- Your objective -
Transcribe the data exactly. Pictures stay out.

- Material for this exercise -
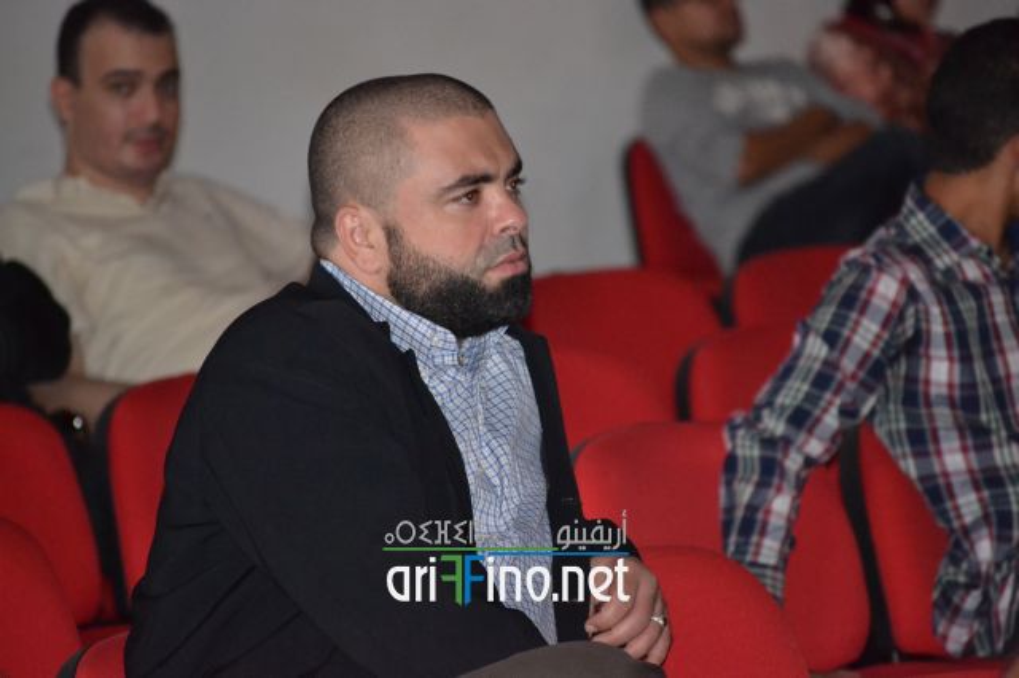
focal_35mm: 270
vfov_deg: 5.1
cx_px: 510
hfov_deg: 7.6
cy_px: 339
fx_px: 7638
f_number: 5.6
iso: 3200
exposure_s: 1/60
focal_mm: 180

- Response area -
focal_35mm: 270
vfov_deg: 5.1
cx_px: 510
hfov_deg: 7.6
cy_px: 339
fx_px: 7638
f_number: 5.6
iso: 3200
exposure_s: 1/60
focal_mm: 180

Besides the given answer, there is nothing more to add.